Health screening to get more convenient for needy kids

Health Minister Ong Ye Kung said the programme would help "inform and complement" national programmes such as KidSTART. PHOTO: LIANHE ZAOBAO

SINGAPORE - Over the next two to three years, up to 300 underprivileged children in pre-school will benefit from a new programme that takes healthcare to them.

Under the programme by the Khoo Teck Puat - National University Children's Medical Institute (KTP-NUCMI) - the paediatric arm of the National University Hospital (NUH) - health and development screening for these children will be conducted at pre-schools.

This helps to identify any potential health and development issues early, said Dr Chong Shang Chee, head and senior consultant with KTP-NUCMI's Child Development Unit.

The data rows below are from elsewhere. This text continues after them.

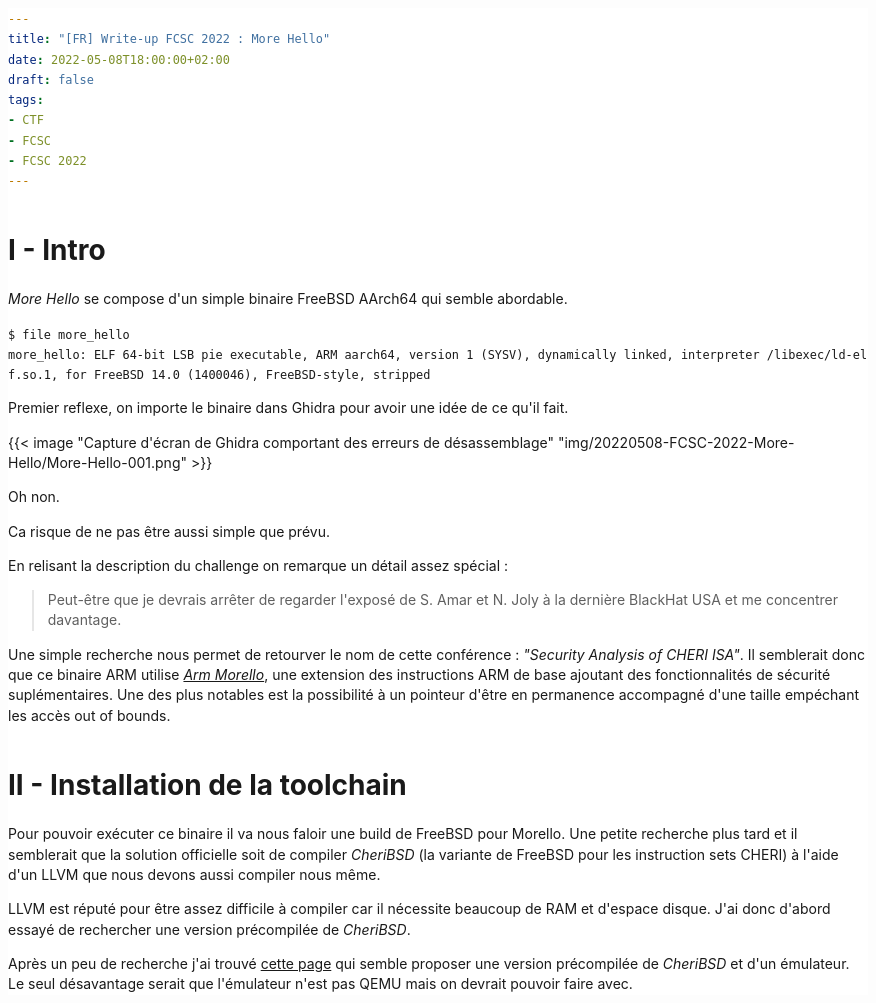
 ```yaml
---
title: "[FR] Write-up FCSC 2022 : More Hello"
date: 2022-05-08T18:00:00+02:00
draft: false
tags:
- CTF
- FCSC
- FCSC 2022
---
```


# I - Intro

*More Hello* se compose d'un simple binaire FreeBSD AArch64 qui semble abordable.
```console
$ file more_hello
more_hello: ELF 64-bit LSB pie executable, ARM aarch64, version 1 (SYSV), dynamically linked, interpreter /libexec/ld-elf.so.1, for FreeBSD 14.0 (1400046), FreeBSD-style, stripped
```
Premier reflexe, on importe le binaire dans Ghidra pour avoir une idée de ce qu'il fait.

{{< image "Capture d'écran de Ghidra comportant des erreurs de désassemblage" "img/20220508-FCSC-2022-More-Hello/More-Hello-001.png" >}}

Oh non.

Ca risque de ne pas être aussi simple que prévu.

En relisant la description du challenge on remarque un détail assez spécial :

> Peut-être que je devrais arrêter de regarder l'exposé de S. Amar et N. Joly à la dernière BlackHat USA et me concentrer davantage.

Une simple recherche nous permet de retourver le nom de cette conférence : *"Security Analysis of CHERI ISA"*. Il semblerait donc que ce binaire ARM utilise [*Arm Morello*](https://www.arm.com/architecture/cpu/morello), une extension des instructions ARM de base ajoutant des fonctionnalités de sécurité suplémentaires. Une des plus notables est la possibilité à un pointeur d'être en permanence accompagné d'une taille empéchant les accès out of bounds.

# II - Installation de la toolchain

Pour pouvoir exécuter ce binaire il va nous faloir une build de FreeBSD pour Morello. Une petite recherche plus tard et il semblerait que la solution officielle soit de compiler *CheriBSD* (la variante de FreeBSD pour les instruction sets CHERI) à l'aide d'un LLVM que nous devons aussi compiler nous même.

LLVM est réputé pour être assez difficile à compiler car il nécessite beaucoup de RAM et d'espace disque. J'ai donc d'abord essayé de rechercher une version précompilée de *CheriBSD*.

Après un peu de recherche j'ai trouvé [cette page](https://morello-dist.cl.cam.ac.uk/releases/2020.10/arm64.aarch64c/relnotes.html) qui semble proposer une version précompilée de *CheriBSD* et d'un émulateur. Le seul désavantage serait que l'émulateur n'est pas QEMU mais on devrait pouvoir faire avec.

Called Health and Development Support in Pre-school Partnerships (Heads-Upp), the programme is a partnership with social service agency Care Corner Singapore and pre-schools, and aims to benefit children from families in the bottom 20 per cent in terms of household income.

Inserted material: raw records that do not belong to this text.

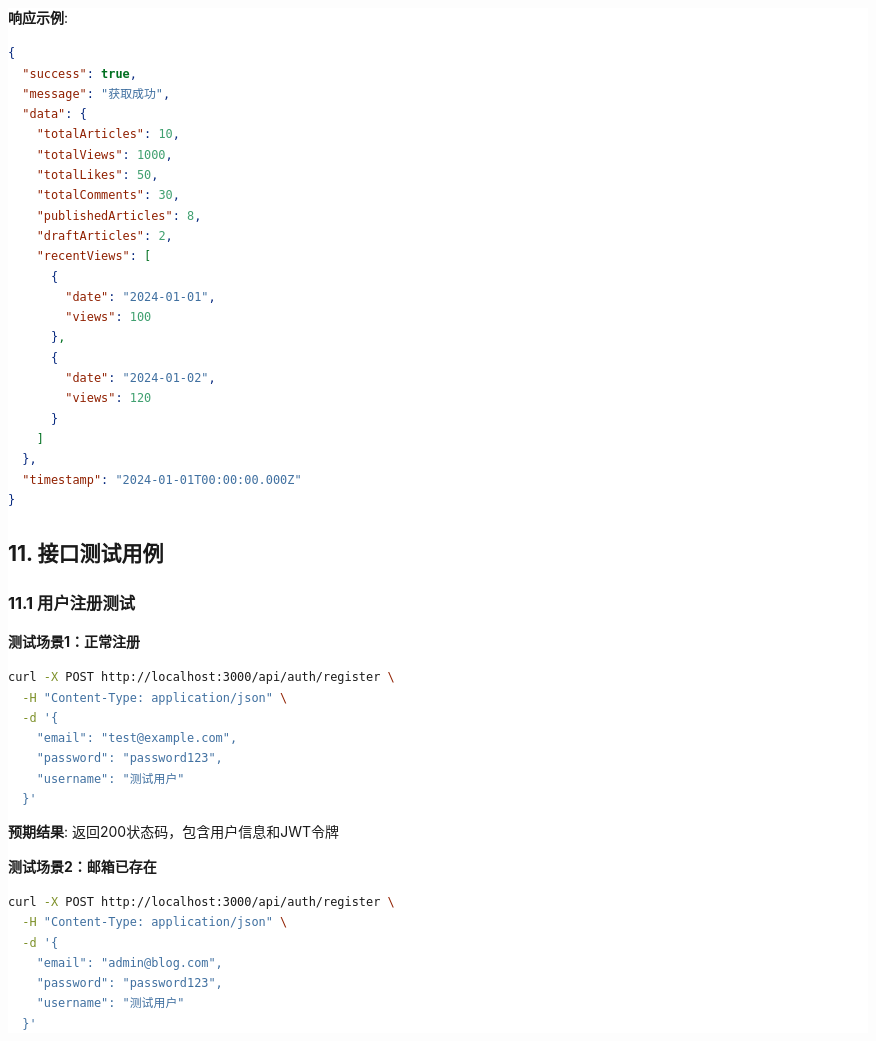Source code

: **响应示例**:
```json
{
  "success": true,
  "message": "获取成功",
  "data": {
    "totalArticles": 10,
    "totalViews": 1000,
    "totalLikes": 50,
    "totalComments": 30,
    "publishedArticles": 8,
    "draftArticles": 2,
    "recentViews": [
      {
        "date": "2024-01-01",
        "views": 100
      },
      {
        "date": "2024-01-02",
        "views": 120
      }
    ]
  },
  "timestamp": "2024-01-01T00:00:00.000Z"
}
```

## 11. 接口测试用例

### 11.1 用户注册测试

**测试场景1：正常注册**
```bash
curl -X POST http://localhost:3000/api/auth/register \
  -H "Content-Type: application/json" \
  -d '{
    "email": "test@example.com",
    "password": "password123",
    "username": "测试用户"
  }'
```

**预期结果**: 返回200状态码，包含用户信息和JWT令牌

**测试场景2：邮箱已存在**
```bash
curl -X POST http://localhost:3000/api/auth/register \
  -H "Content-Type: application/json" \
  -d '{
    "email": "admin@blog.com",
    "password": "password123",
    "username": "测试用户"
  }'
```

A pilot study in 2017 found that such children were at greater risk of health problems compared with their peers, with the prevalence of issues such as poor sleep practices and nutrition, said Dr Chong, who is the programme lead for Heads-Upp.

"Our intention is to support them better," she said.

She added that the programme - to be launched next year - would leverage childcare teachers and social workers to help children achieve better health outcomes.

Among the issues the 2017 study found was a high incidence of tooth decay among the children, Dr Chong said, though she noted few of those identified went for follow-up appointments with dentists.

Heads-Upp aims to correct this by using teledentistry - where photographs are taken of children's teeth and sent to dentists to assess their oral health.

The aim is to see whether this would give parents a better understanding of the child's oral health status, said Dr Chong.

Pre-schools play an important role in both identifying children from vulnerable families, as well as reaching out to their parents to explain how the programme can benefit them, said Mr Vital Tan, children's services manager at Care Corner Singapore.

The launch of Heads-Upp was announced on Friday by Minister for Health Ong Ye Kung at an event marking the 60th anniversary of KTP-NUCMI, held at NUH in Kent Ridge.

Mr Ong said the programme would help inform and complement national programmes such as KidStart, where parents from low-income families are guided to support their child's development from birth.